The problem.
What you return must match the listing below character for character, minus any pictures.

Collected data.
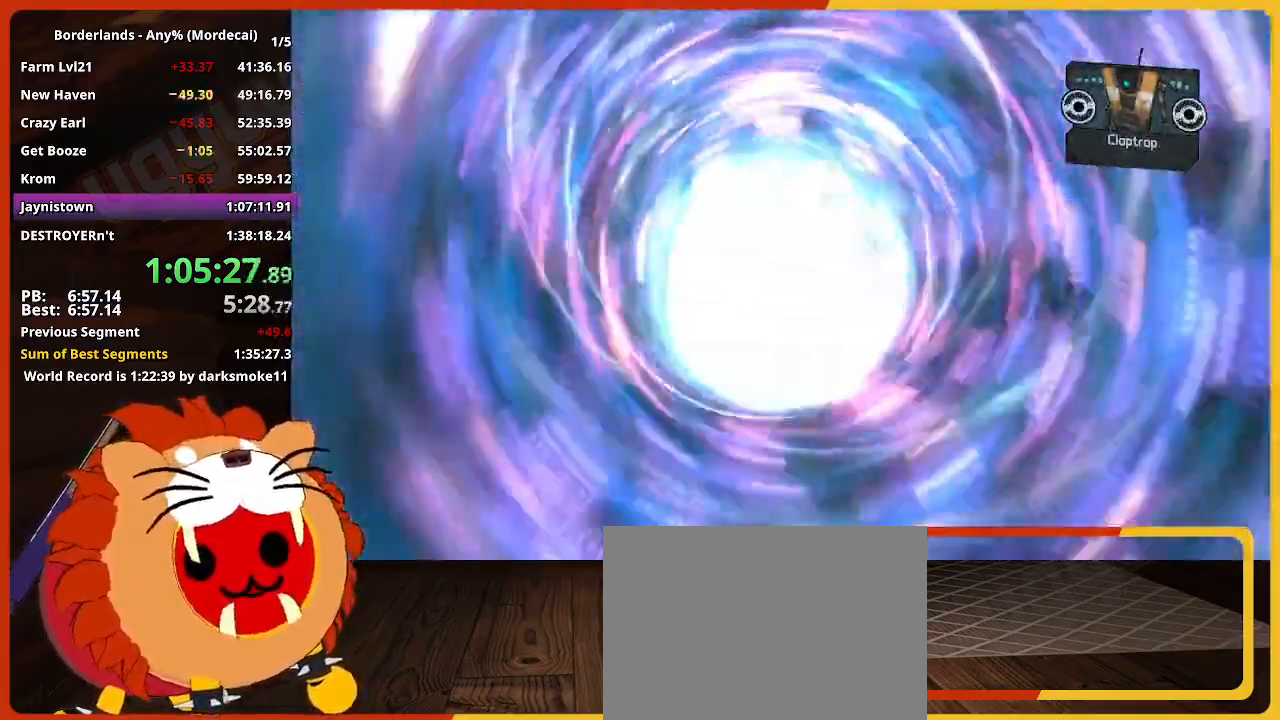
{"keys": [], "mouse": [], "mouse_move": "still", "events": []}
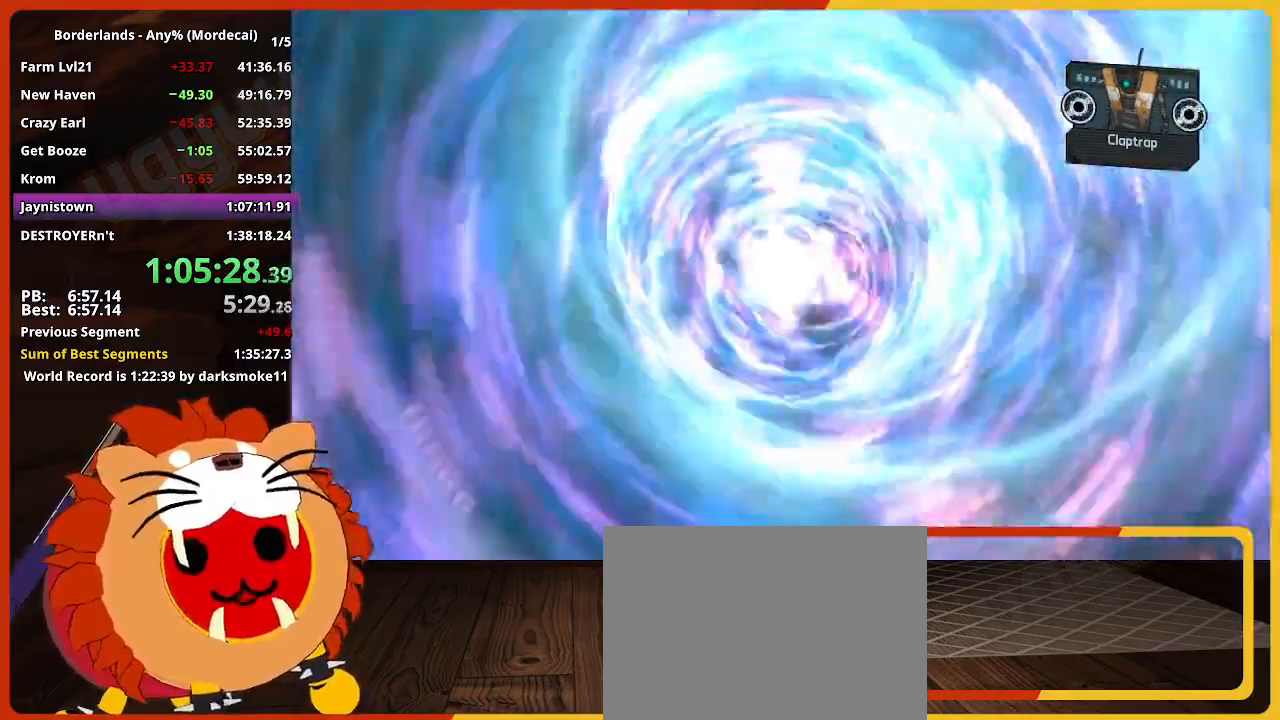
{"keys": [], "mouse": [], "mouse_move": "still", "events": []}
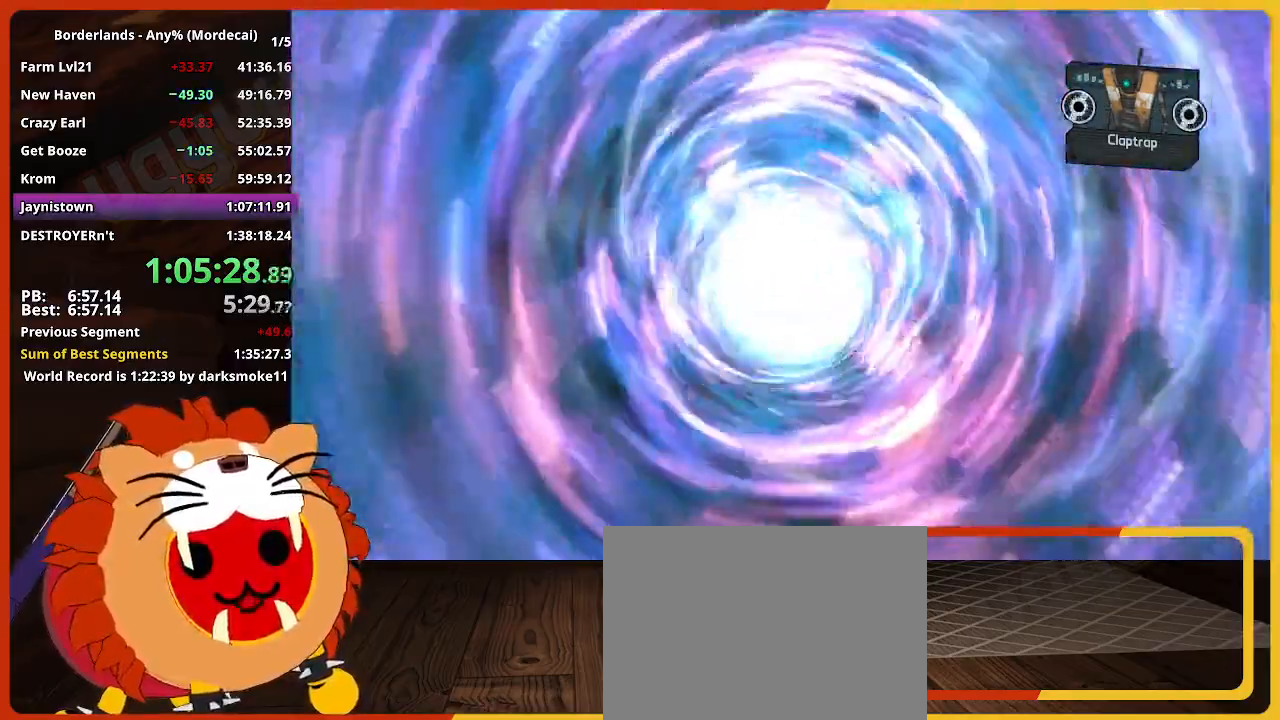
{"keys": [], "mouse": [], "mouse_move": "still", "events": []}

Result below.
{"keys": [], "mouse": [], "mouse_move": "still", "events": []}
{"keys": [], "mouse": [], "mouse_move": "still", "events": []}
{"keys": [], "mouse": [], "mouse_move": "still", "events": []}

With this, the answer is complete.